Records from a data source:
·····

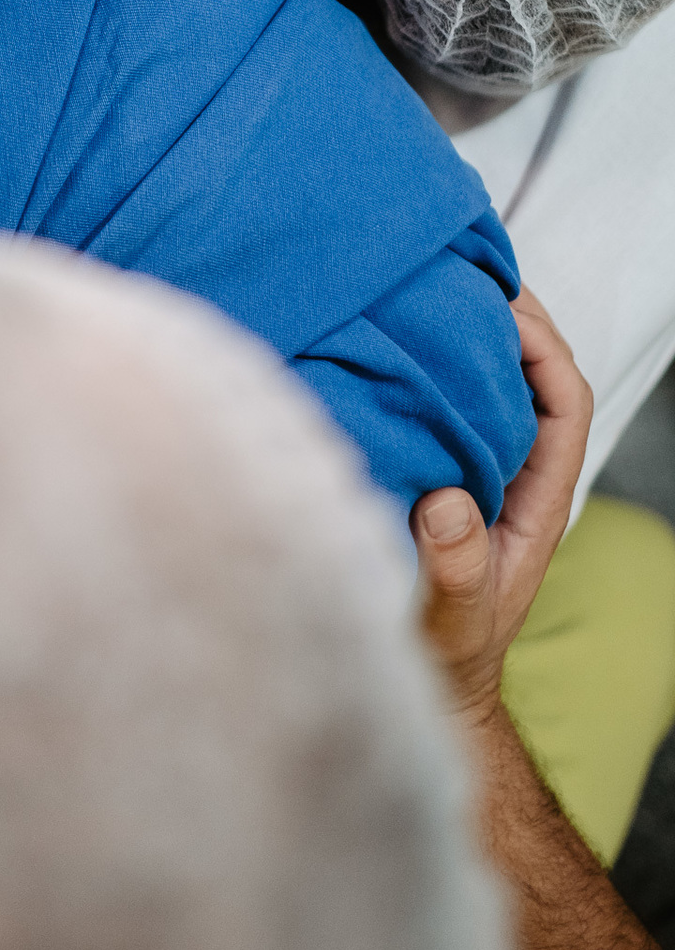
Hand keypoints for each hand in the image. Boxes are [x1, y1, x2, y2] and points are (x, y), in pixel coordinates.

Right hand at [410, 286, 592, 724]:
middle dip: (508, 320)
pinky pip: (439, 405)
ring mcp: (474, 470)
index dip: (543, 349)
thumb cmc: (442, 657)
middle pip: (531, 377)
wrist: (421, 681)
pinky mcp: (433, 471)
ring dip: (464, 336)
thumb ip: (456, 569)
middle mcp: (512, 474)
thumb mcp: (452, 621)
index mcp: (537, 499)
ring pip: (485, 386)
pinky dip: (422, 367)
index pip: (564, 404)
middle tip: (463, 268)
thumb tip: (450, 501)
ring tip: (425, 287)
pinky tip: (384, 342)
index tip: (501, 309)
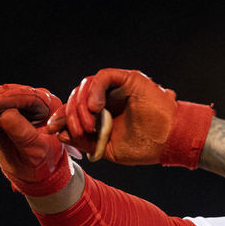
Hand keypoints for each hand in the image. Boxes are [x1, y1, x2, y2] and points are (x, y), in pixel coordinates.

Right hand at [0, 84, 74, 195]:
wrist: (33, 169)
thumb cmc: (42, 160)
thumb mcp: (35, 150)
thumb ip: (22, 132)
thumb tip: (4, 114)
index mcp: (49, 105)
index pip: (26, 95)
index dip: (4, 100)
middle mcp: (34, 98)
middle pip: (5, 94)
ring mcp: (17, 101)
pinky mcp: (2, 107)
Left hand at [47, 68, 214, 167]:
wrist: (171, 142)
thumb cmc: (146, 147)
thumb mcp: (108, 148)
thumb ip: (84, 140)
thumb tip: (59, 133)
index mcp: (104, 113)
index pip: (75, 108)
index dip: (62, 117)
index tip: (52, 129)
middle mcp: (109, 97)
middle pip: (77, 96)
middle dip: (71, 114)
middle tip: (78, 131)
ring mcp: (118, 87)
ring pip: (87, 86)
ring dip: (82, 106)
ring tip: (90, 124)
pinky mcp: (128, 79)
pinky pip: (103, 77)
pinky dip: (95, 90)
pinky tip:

·····

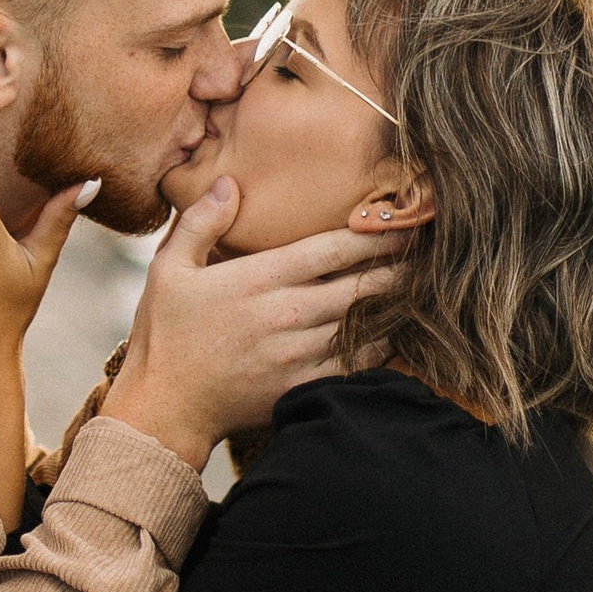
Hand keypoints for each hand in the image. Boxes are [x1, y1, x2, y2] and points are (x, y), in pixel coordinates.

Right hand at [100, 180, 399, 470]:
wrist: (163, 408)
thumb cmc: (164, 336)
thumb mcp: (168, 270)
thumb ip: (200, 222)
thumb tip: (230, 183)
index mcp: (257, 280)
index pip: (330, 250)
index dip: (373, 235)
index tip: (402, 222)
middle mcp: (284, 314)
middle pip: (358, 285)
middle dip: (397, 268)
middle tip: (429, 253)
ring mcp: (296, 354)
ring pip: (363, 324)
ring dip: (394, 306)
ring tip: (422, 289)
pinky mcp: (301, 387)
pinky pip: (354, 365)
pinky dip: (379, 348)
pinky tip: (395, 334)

·····

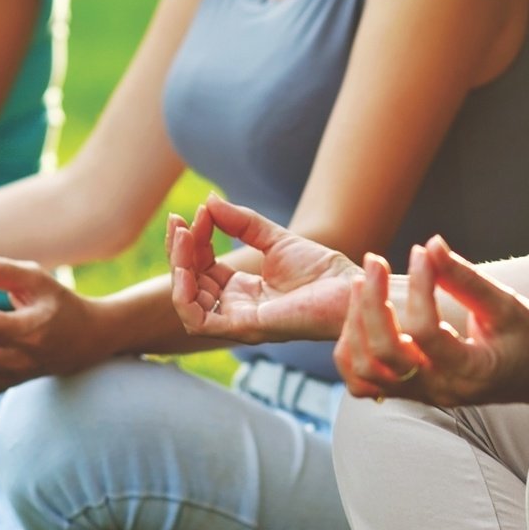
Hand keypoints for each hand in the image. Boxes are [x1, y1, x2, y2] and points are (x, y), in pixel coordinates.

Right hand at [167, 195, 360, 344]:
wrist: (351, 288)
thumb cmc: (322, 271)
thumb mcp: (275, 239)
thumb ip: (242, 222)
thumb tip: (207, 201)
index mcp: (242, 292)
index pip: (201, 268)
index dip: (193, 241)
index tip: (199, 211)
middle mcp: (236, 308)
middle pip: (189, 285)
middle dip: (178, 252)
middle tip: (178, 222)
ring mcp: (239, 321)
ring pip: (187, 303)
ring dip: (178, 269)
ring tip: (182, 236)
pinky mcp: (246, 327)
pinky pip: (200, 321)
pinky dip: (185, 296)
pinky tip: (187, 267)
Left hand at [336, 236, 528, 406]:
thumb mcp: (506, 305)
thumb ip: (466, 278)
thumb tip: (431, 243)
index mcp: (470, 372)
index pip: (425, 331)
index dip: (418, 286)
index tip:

·····

Go through the records and report each line that contains "hand".

> [WORKED SOLUTION]:
Hand keypoints for each hand in the image. Boxes are [x1, y1, x2, y2] and points are (x, y), in pixel coordinates.
Right hand at [410, 286, 592, 724]:
Hand keypoints for each hand in the image. Boxes are [x1, y1, x2, y2] and points are (x, y), in pixel coordinates.
Right hand at [0, 84, 74, 195]:
Left hand at [47, 68, 214, 167]:
Hand keypoints for each hand in the image. Boxes are [x1, y1, x2, y2] and points are (x, y), in pixel coordinates.
Right hand at [100, 180, 399, 470]:
Hand keypoints for each hand in the image. Boxes are [x1, y1, x2, y2] and points are (x, y), in pixel coordinates.
Right hand at [167, 195, 360, 344]:
Left hand at [336, 236, 528, 406]:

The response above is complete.